With rumours that an early election could be called in 2023, he admits those policies are “probably going to need to land quite quickly and be pre-formed”.
Mr Di’Iasio says: “We’ve been really anxious to make sure that we share our schools’ blueprint with them so we’ve got a blueprint which has got a number of policies that we think are appropriate to help improve schools.
“Our schools need some certainty in the coming months and years, and we wanted to make sure we share that with the new team.”
With the challenge of his dual roles, Mr Di’Iasio maintains that his desire to help emerged from his childhood.
“I think ever since I was young, I’ve always wanted to have some sort of responsibility,” he says. “When I was playing sport I would want to be the captain of the team and try and influence strategy. I’m intrigued and excited by it, by being able to make a difference.”
And he is confident he can marry the demands of the political sphere with his work dedicated to the classroom.
He adds: “The students are brilliant. They’re like the most exciting and interesting part of the job. All the policy changes, they’re what I have to get involved with as a headteacher, but they’re not the fun bits. They’re not the interesting bits at all to be honest.”
Yorkshire has been at the heart of Pepe Di’Iasio’s time in teaching.
He began his career in education in Doncaster before moving as a deputy headteacher to a secondary school in Sheffield.

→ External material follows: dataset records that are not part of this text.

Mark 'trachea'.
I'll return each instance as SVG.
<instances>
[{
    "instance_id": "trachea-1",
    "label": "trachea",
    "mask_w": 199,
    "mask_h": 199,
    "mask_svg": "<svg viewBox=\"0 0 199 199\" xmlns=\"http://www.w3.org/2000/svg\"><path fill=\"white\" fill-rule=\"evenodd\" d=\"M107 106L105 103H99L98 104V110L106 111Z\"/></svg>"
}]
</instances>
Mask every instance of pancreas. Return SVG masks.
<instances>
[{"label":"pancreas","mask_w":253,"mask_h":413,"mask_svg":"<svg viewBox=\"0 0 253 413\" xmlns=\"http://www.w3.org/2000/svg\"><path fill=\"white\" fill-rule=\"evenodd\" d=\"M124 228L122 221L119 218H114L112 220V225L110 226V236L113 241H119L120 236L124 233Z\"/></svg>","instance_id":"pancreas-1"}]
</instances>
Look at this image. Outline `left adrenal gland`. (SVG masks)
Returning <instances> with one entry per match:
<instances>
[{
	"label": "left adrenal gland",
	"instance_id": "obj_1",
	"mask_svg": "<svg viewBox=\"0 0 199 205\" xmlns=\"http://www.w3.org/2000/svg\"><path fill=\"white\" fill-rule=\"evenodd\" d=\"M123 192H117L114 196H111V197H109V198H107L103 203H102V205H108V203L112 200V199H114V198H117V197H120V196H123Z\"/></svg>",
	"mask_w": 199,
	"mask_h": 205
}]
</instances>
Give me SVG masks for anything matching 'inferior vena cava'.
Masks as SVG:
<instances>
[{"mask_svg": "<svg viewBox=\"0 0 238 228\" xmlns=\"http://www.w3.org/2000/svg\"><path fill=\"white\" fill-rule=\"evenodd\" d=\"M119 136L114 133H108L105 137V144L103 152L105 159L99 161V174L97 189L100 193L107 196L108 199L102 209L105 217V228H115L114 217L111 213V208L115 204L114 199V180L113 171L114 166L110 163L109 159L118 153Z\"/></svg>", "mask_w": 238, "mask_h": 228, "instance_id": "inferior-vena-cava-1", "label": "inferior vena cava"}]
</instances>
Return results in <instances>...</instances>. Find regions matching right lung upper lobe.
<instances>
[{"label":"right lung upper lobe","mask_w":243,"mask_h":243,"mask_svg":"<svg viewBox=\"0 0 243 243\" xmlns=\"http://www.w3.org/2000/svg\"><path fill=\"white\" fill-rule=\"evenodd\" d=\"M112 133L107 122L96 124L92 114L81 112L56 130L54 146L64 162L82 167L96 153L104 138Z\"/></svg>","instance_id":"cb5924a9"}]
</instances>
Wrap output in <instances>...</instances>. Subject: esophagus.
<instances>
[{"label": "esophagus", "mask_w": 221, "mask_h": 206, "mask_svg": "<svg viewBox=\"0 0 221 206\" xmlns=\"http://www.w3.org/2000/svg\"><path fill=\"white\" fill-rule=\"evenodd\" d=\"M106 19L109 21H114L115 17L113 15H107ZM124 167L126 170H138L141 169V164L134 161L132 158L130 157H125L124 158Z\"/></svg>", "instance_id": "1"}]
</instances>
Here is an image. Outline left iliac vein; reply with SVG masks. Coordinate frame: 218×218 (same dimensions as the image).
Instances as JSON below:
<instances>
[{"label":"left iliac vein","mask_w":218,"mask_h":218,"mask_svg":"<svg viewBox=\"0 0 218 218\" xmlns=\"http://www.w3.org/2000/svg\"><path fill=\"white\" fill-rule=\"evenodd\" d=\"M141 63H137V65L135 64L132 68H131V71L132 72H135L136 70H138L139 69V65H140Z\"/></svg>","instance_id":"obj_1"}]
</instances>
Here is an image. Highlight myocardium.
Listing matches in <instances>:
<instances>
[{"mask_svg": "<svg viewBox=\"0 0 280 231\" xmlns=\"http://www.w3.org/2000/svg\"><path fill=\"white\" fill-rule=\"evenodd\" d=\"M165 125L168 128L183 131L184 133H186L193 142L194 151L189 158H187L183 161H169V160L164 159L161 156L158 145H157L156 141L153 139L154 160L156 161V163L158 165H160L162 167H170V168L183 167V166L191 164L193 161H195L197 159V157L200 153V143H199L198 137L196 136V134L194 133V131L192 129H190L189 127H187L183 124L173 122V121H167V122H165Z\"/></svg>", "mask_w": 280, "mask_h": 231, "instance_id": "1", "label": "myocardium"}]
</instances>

He has also worked as an executive headteacher for two high schools and more recently has been the assistant director of education for Rotherham Borough Council. His current role as the headteacher at Wales High School in Rotherham means he is overseeing the education for pupils aged between 11 and 19.
Mr Di’Iasio was formerly the chairman of the equality, inclusion and ethics committee for the Association of School and College Leaders. He will become the organisation’s president for 2021-22.